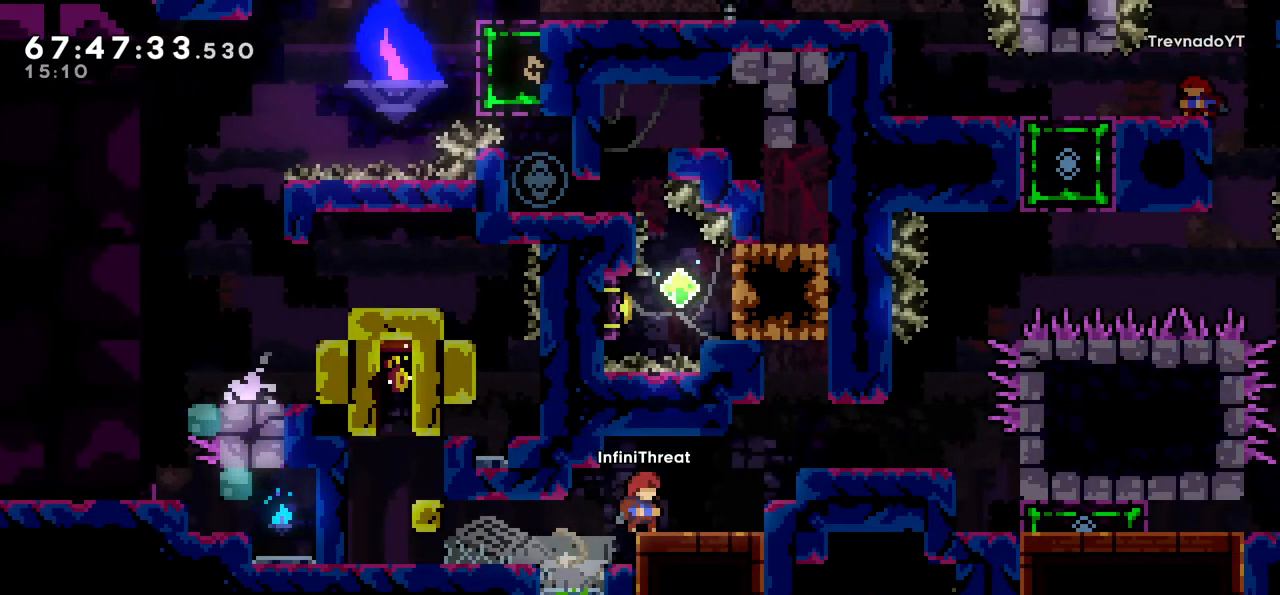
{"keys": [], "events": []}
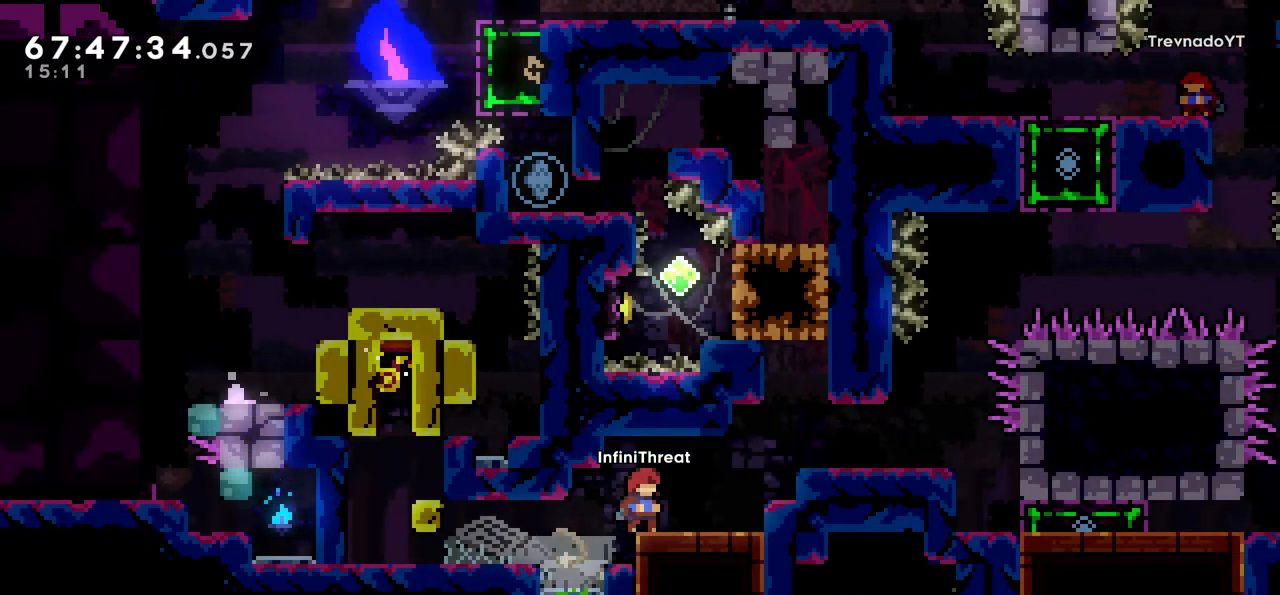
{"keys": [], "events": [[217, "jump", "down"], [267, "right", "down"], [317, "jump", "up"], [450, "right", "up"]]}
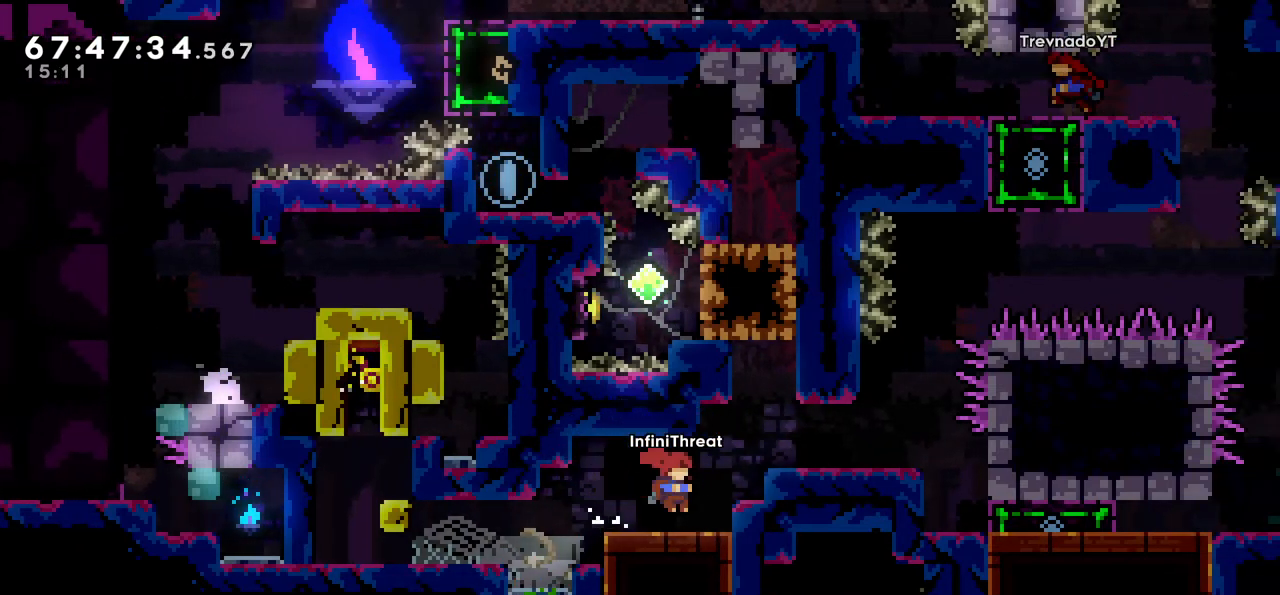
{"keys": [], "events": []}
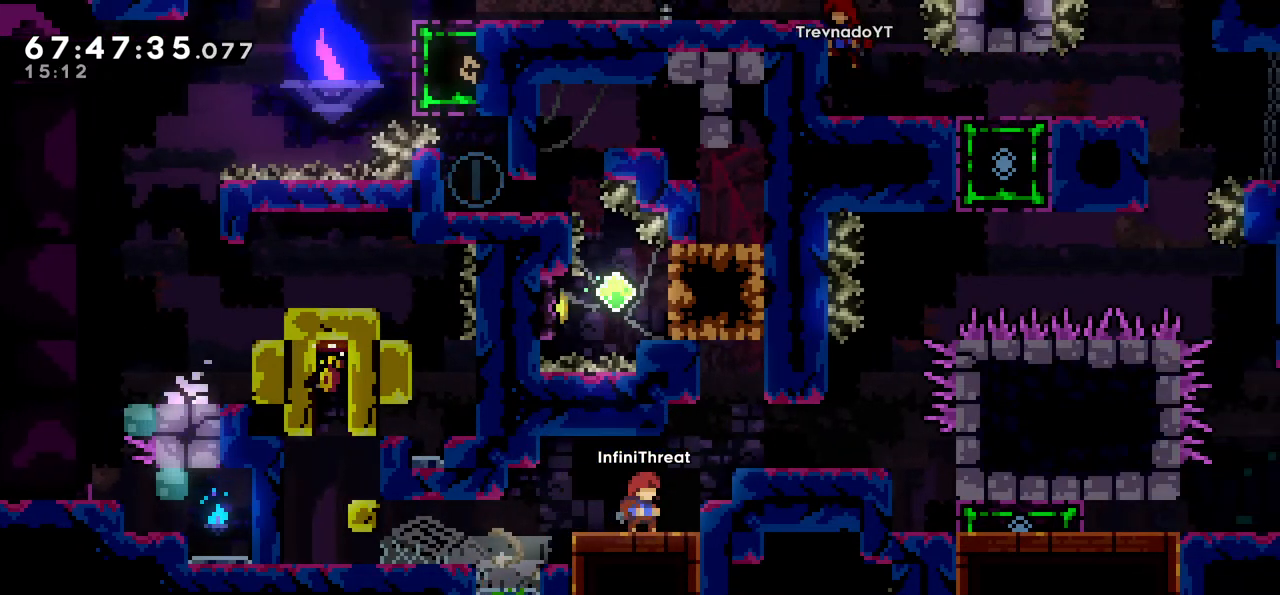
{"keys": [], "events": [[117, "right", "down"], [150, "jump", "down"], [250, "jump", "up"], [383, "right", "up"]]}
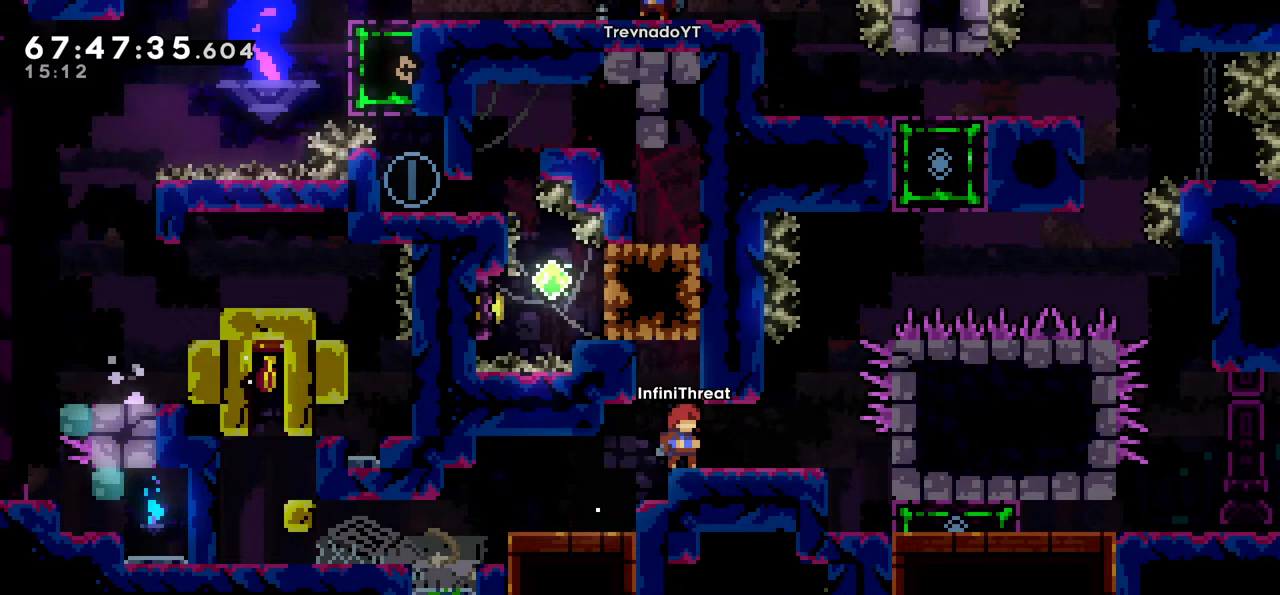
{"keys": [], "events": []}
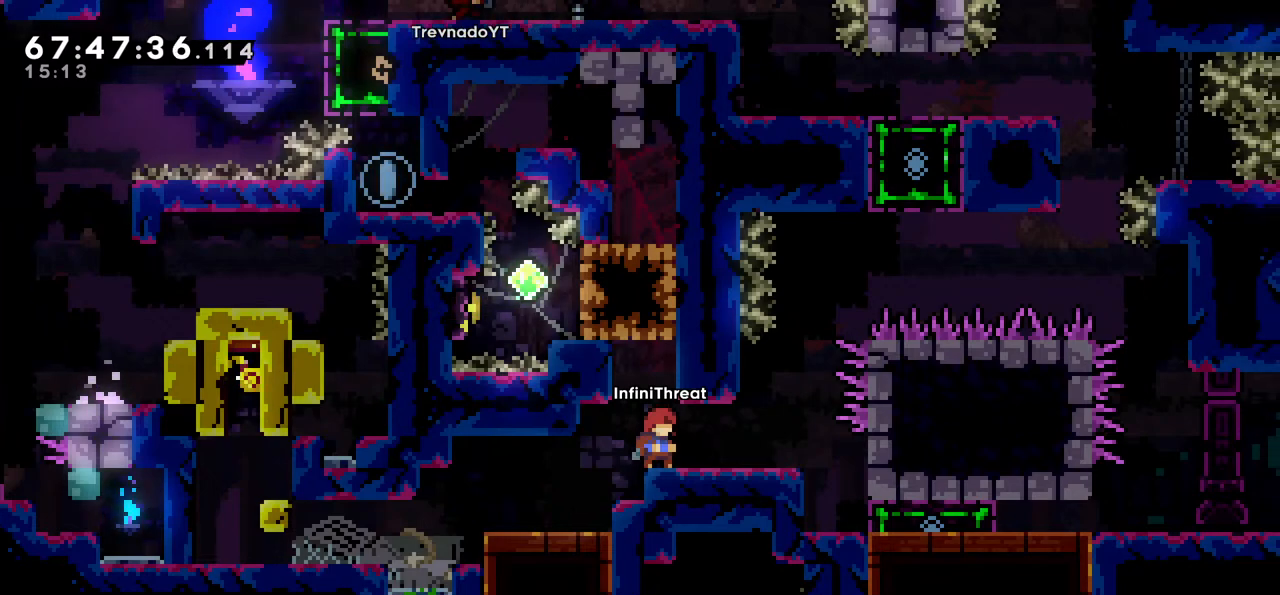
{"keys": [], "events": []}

———

> EXERCISE DETAILS: A faithful copy of all the records is required, with the pictures left out.

> RESULT OF THIS TASK:
{"keys": [], "events": []}
{"keys": [], "events": [[217, "jump", "down"], [267, "right", "down"], [317, "jump", "up"], [450, "right", "up"]]}
{"keys": [], "events": []}
{"keys": [], "events": [[117, "right", "down"], [150, "jump", "down"], [250, "jump", "up"], [383, "right", "up"]]}
{"keys": [], "events": []}
{"keys": [], "events": []}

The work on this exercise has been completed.